The Just Sharing Fellowship is moving forward with progress and vision. At the latest workshop meeting in Bethlehem, we had 26 participants. The participants are eager to share their stories and learn more about life in America. However, this project has also been a continual process of creative problem solving. While we intended to begin the project in October and finish by the end of January, certain circumstances have pushed our timeline later.
First of all, tensions were especially high in Israel and Palestine in October and November. The Wi’am Center, the host of the project in Bethlehem, is located at a flash point. Most Fridays, the best day for the participants to meet, clashes erupt next to the Wi’am office, resulting in tear gas, rubber bullets, and skunk water.

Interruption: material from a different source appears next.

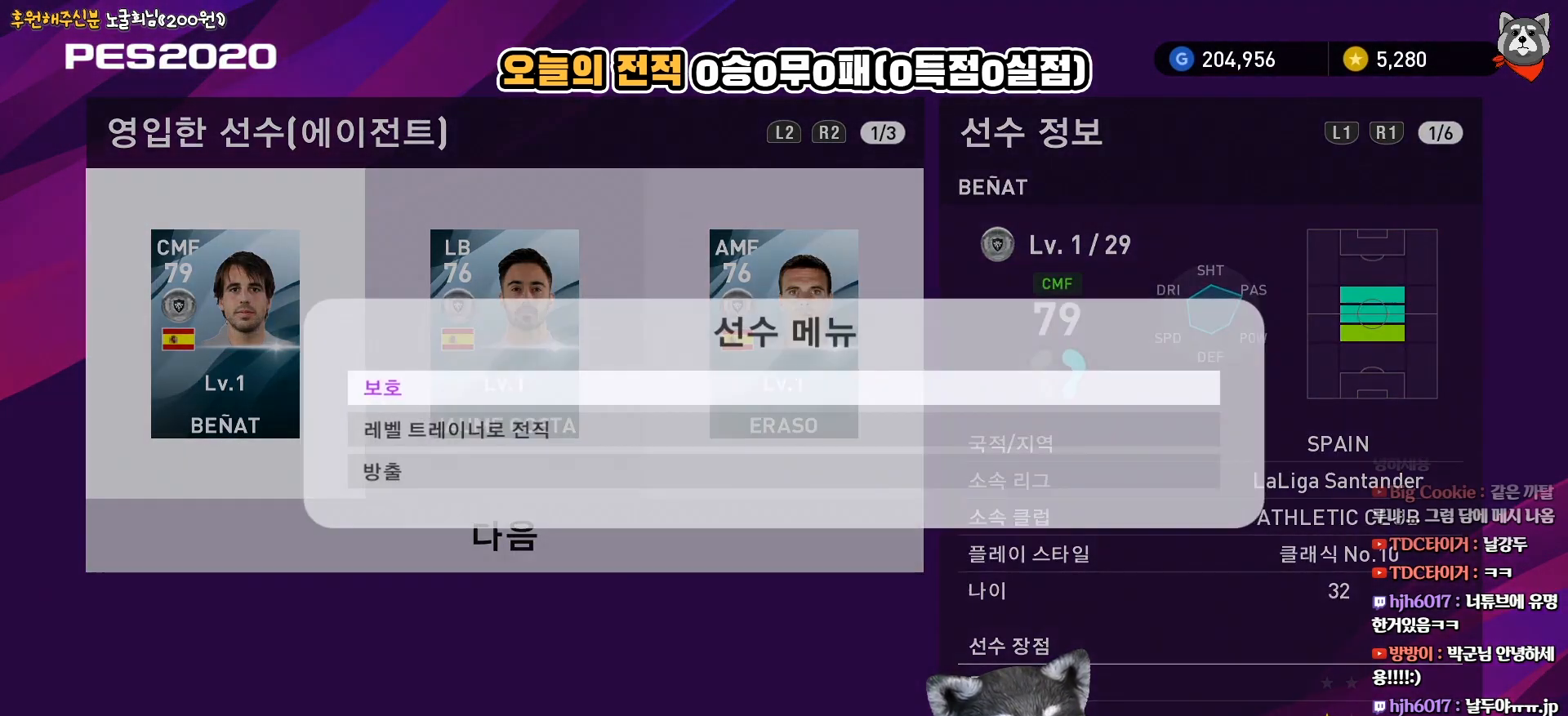
{"buttons": ["CIRCLE"], "right_stick": "center", "events": [[217, "DPAD_DOWN", "down"], [333, "DPAD_DOWN", "up"], [383, "CIRCLE", "down"]]}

For this reason, our meetings were postponed several times.
Eventually, we found an available location safely in the heart of Bethlehem, away from the flash points, that was within our budget. However, this greatly delayed our ability to move the project forward, especially in conjunction with difficulties in navigating communication trends in Bethlehem.
I have learned that email is not the preferred form of communication. Many participants are not entirely sure of their correct email address and prefer to rely on Facebook and telephone. With the extra challenge of language barriers, it was apparent that organizing the project was nearly impossible in Bethlehem without physically meeting together as a group.
Furthermore, commitment is rare in Bethlehem. As life under occupation is overwhelmingly unpredictable, greatly affecting one’s perspective of day-to-day routines, cultivating commitment to projects and meetings is a challenge. Similarly, a project that depends on a set list of participants, rather than simply ensuring a certain number of attendees at a meeting regardless of continuity, does not translate well to participants or staff members.
Nonetheless, the project is moving forward. Many participants have spoken with their partners, enjoying the opportunity to learn about life in a completely different context while still discovering the similarities in their lives, from extra-curricular activities to hopes and dreams. At the latest meeting in Bethlehem, we discussed the elements of an engaging and meaningful story. We hope to have a blog available online within the next two weeks, posting two stories every week.
I am grateful for the continuous support of the United Methodist Women and the patience of all the participants and leaders who have entered into this adventure. I am eager to watch these relationships flourish more and the realities of the participants’ lives be shared boldly.